I took on two paper routes when Daddy was put away. For the first week he remained lifeless on the sofa, sitting there like he’d just sat down to watch TV or help me with homework. But one day I came home to find him gone. Mum came in from work and told me, in a tight voice, that she’d put him under the stairs. ‘For now.’ Because we didn’t know what had broken, and it was too painful to have him sitting there.
People had started reading the news on paper again with the price of electricity so high. Paper needed delivering, and we needed the money. Mum already worked every available shift, so the more I could help out, the sooner we’d have Daddy home again. Properly home. Sitting at the table while we ate dinner. Waiting for me when I got home from school. Mowing the back lawn on a sunny afternoon. Not slumped in the dusty darkness with the spiders and creaking stair boards.
Months passed and our meagre savings still weren’t near enough. My birthday was coming up, and I cried at the thought of spending it without Daddy. My first ever birthday without him. My thirteenth. It was supposed to be a big day when you became a teenager. I just wanted to stay twelve until we were a family again.
Mum heard me crying and came to sit on my bed. She stroked my hair, not needing to ask what was wrong.
“What if we don’t ever save up enough, Mum?” I asked, my voice hitching on a sob.
“We will, sweetheart. As long as we keep our belts tight and put aside everything we can, eventually we’ll have enough.”
“But that could take years!”
“I know, baby. But we’ll do it. He would never give up on us, and we won’t ever give up on him.”
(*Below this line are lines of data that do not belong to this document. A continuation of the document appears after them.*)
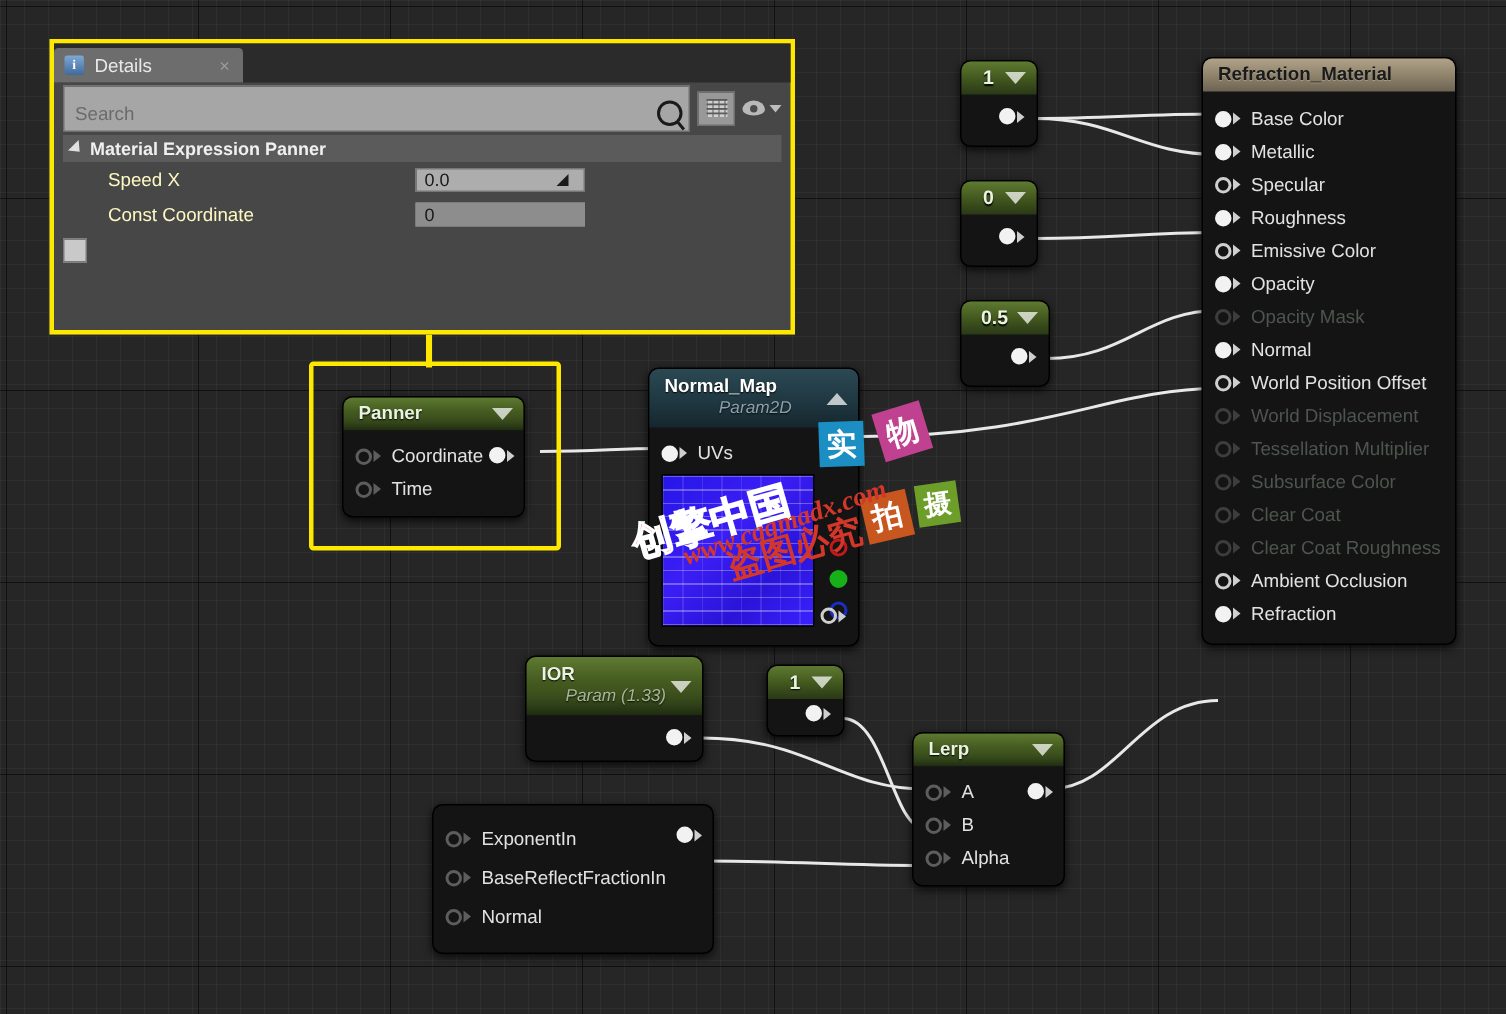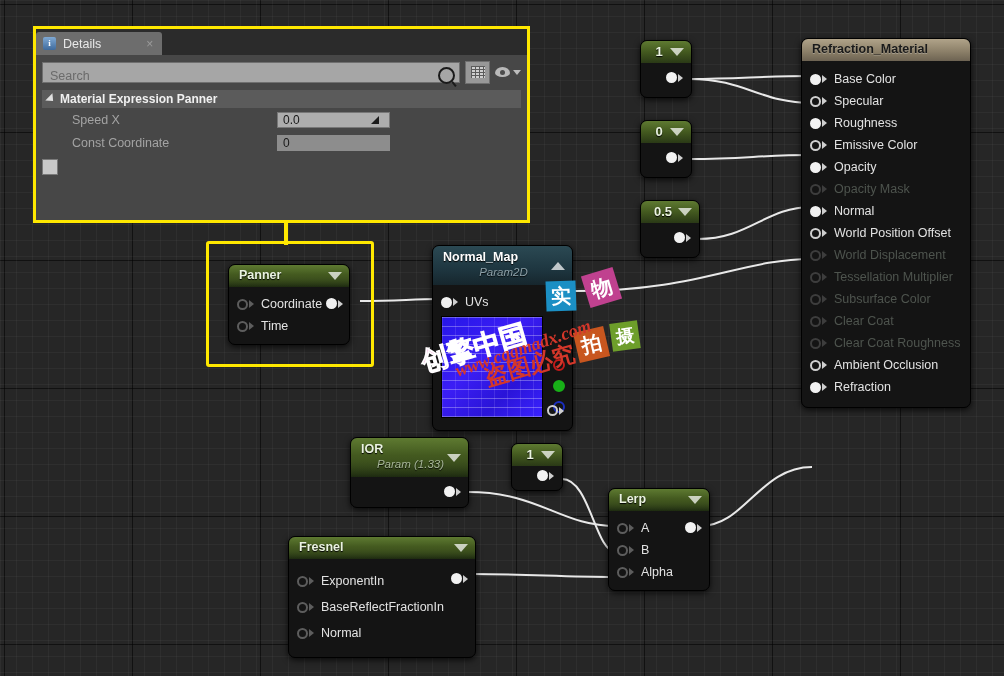--- a/index.html
+++ b/index.html
@@ -144,7 +144,7 @@
   }
   .searchbar { display:flex; align-items:center; height:24px; margin:5px 6px 0 6px; gap:5px; }
   .searchfield {
-    flex:1; height:21px; background:#a6a6a6; border:1px solid #6f6f6f;
+    flex:1; height:31px; background:#a6a6a6; border:1px solid #6f6f6f;
     display:flex; align-items:center; justify-content:space-between;
     padding:7px 4px 0 7px; box-sizing:border-box;
   }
I knew it was true; I’d known Daddy’s story my whole life. Mum hadn’t given up on him after the accident, either. Even when the doctors told her not to cling to a pipedream. Even when the dream came true and she was offered the uncertainty of testing a prototype that had never been tried before. He was the man she loved. The father of her unborn child. She had to give him a chance, even a radical one on the fringes of science. His body was useless, but his mind was alive and trapped.
So they freed him. His first body was little more than a computer, but they built him a proper one with synthetic flesh and the likeness of his own face. And he was my daddy. The only one I’d ever known.
Most children are told the tale of how their parents met. I was told how mine met all over again, and how Mum had placed the wriggling bundle that was me into Daddy’s brand new arms. How he’d looked into my eyes and longed for real tears to express his overwhelming joy.
I had enough real tears for both of us now. I finished my paper route one evening and rode my bike out to the old quarry. Daddy used to take me to see the city skyline from the top of it, cupped in the lip of brutally gouged stone that formed the quarry’s outer edge. Many of the tallest buildings looked desolate now, even from here. I remembered a time when they’d been gleaming and bright, beacons of human success and financial prowess. The company that built Daddy had been housed in one of them. They’d gone bust just like all the others, leaving us with no hope if anything went wrong. And of course it had gone wrong, and my daddy was sitting lifeless under the stairs waiting in vain for us to scrape enough together to have him mended.